Title: Spring-sown oilseeds provide pollinators with abundant floral resources

Author
item Forcella, Frank
item Eberle, Carrie
item Nemec, Kristine
item Lundgren, Jonathan
item Schneider, Sharon
item Riedell, Walter
item Thom, Matthew
item Weyers, Sharon
item Johnson, Jane
item Osborne, Shannon

Submitted to: Meeting Abstract
Publication Type: Abstract Only
Publication Acceptance Date: 11/5/2014
Publication Date: N/A
Citation: N/A

Interpretive Summary:

Technical Abstract: The Northern Great Plains (NGP) is the most important region in the USA for the production of honey and transient honey bee colonies. However, floral resources to support such colonies between May and October are limited. This limitation affects subsequent over-winter survival when the colonies are employed in California, Texas, and other southern states. Diverse, summer-flowering oilseed crops that are adapted to NGP may provide more and better nutrition to these colonies than the limited floral resources currently available. We examined flowering times and pollinator visitations of eight spring-sown crops: borage, calendula, camelina, canola, crambe, cuphea, echium, and flax. Sowing dates were varied (May, June and July) to explore effects on anthesis as well as seed yield. Early-sown camelina and canola could flower abundantly as soon as June. Late-sown calendula could flower throughout October. Volunteer canola (from August-harvested plants) flowered and attracted pollinators until early November. Pollinators were numerous, often 60 per minute of observation, on all crops except crambe and flax, which attracted few insects during anthesis. Flowers of borage and echium were especially attractive to pollinators.
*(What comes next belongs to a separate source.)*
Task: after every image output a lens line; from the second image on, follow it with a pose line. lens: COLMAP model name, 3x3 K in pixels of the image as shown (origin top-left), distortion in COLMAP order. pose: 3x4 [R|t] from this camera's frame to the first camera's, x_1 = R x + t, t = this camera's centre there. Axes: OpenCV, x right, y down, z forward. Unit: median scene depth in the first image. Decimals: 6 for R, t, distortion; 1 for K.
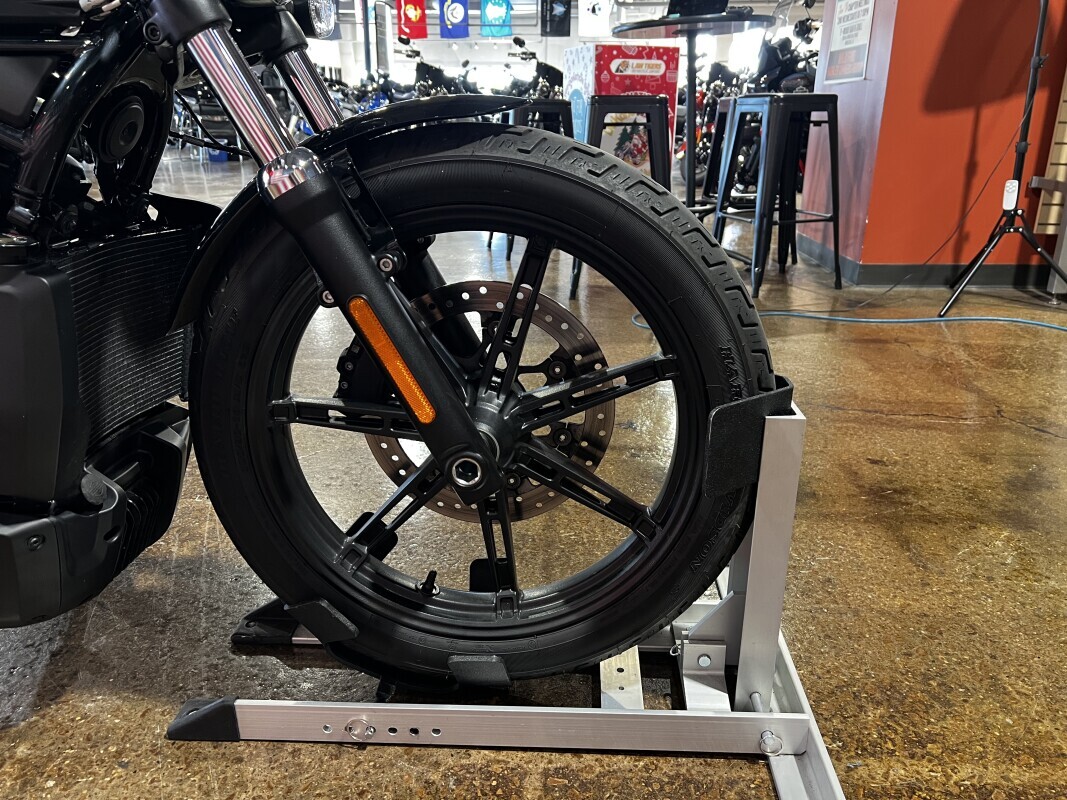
lens RADIAL K [[808.3, 0, 534.0], [0, 808.3, 396.2], [0, 0, 1]] dist [0.039351, -0.043831]
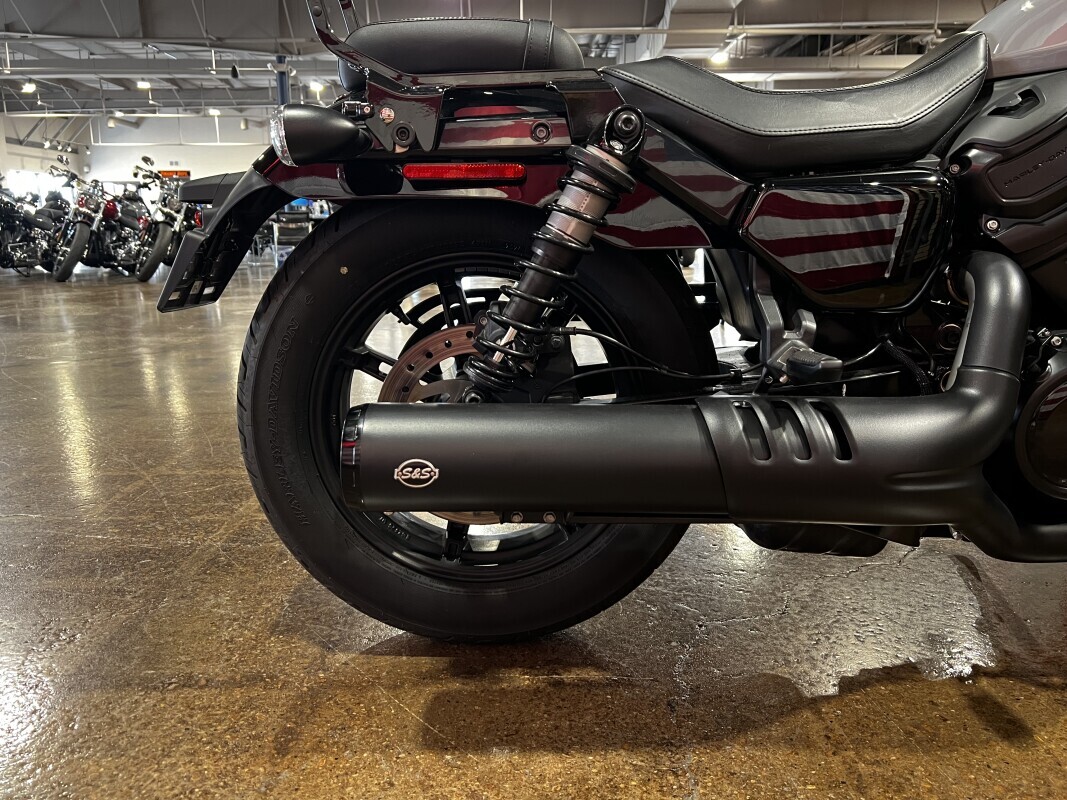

Honey bees often represented half of the observed pollinators. Native pollinators tended to be more common, proportionally, on calendula, camelina, and crambe, but all oilseed species attracted a wide diversity of insects. Seed yields tended to be highest for early-sowings. Thus, a balance must be sought by growers between early sowing coupled to high seed yields and adaptive sowing that extends anthesis and supports pollinators.